Teaching ideas, not just results

There is a proof of the Bolzano-Weierstrass Theorem that roughly goes like this:

If we divide an interval in half, then one of these intervals must have an infinite number of points in the sequence. (Else the union of the intervals contain a finite number of points.)
We can take the interval with infinite points, keep doing this, and converge to the limit of the lower bounds of the intervals.

The natural thing for a professor or textbook to do afterwards is assign exercises that either directly use Bolzano-Weierstrass or look very similar. And to be clear, this is good: if we’re teaching an idea, we better use it. But I would additionally assign Konig’s Tree Lemma: on the surface it looks fairly different, but the underlying ideas in the proof are quite similar.¹

When I read the proof of Konig’s Tree Lemma, I understood it very quickly because I had seen the proof of Bolzano-Weierstrass. So it stands to reason the converse might be true: learning the proof of Konig helps you better understand the proof of Bolzano-Weierstrass too. Explicitly, we ought to assign a couple more exercises using the ideas of theorems rather than their results.

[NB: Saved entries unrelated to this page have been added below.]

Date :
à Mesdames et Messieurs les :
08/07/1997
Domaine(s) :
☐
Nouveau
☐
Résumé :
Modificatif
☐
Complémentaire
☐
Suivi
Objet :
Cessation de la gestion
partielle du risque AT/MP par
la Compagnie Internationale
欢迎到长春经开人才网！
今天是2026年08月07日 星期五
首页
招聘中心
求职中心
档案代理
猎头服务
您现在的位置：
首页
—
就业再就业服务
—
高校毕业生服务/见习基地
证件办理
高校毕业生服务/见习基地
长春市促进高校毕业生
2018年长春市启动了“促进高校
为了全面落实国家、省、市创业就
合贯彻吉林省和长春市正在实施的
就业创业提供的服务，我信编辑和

There is some subtlety here. For one, we need to avoid being overly broad with what we assign. The idea that “a finite partition of an infinite set must have an infinite part” is generally useful, but it is also known as the Pigeonhole Principle. Konig is a suitable exercise because it recursively uses this method to generate an infinite “path”, just as Bolzano-Weierstrass does. It is this high degree of similarity that keeps it from being just another randomly assigned exercise.

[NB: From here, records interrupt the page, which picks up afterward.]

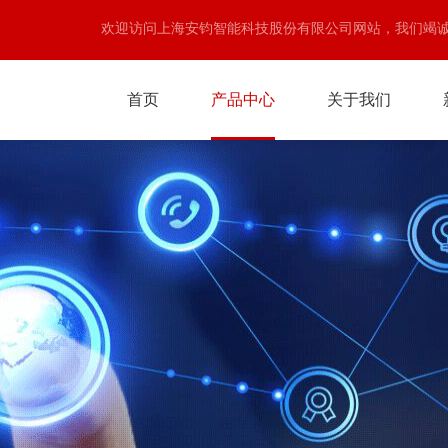
欢迎访问上海安钧智能科技股份有限公司网站，我们竭
首页
产品中心
关于我们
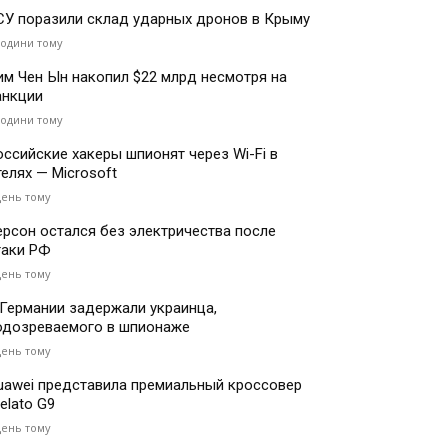
СУ поразили склад ударных дронов в Крыму
години тому
им Чен Ын накопил $22 млрд несмотря на
анкции
години тому
оссийские хакеры шпионят через Wi-Fi в
телях — Microsoft
день тому
ерсон остался без электричества после
таки РФ
день тому
 Германии задержали украинца,
одозреваемого в шпионаже
день тому
uawei представила премиальный кроссовер
elato G9
день тому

This is hard to do well, and I’m skeptical we could afford to do this for every theorem we proved. But I think we could stand to do it more often.

Another problem that uses the same idea is ISL 2021/C1:

Let $S$ be an infinite set of positive integers such that there exist four pairwise distinct $a$ , $b$ , $c$ , $d \in S$ with $\text{gcd}(a, b) \neq \text{gcd}(c, d)$ . Prove that there exist thre pairwise distinct $x$ , $y$ , $z \in S$ such that $\text{gcd}(x, y) = \text{gcd}(y, z) \neq \text{gcd}(z, x)$ .

It is a little more involved than Bolzano or Konig, but worth trying if you want to cement this idea in your head.↩︎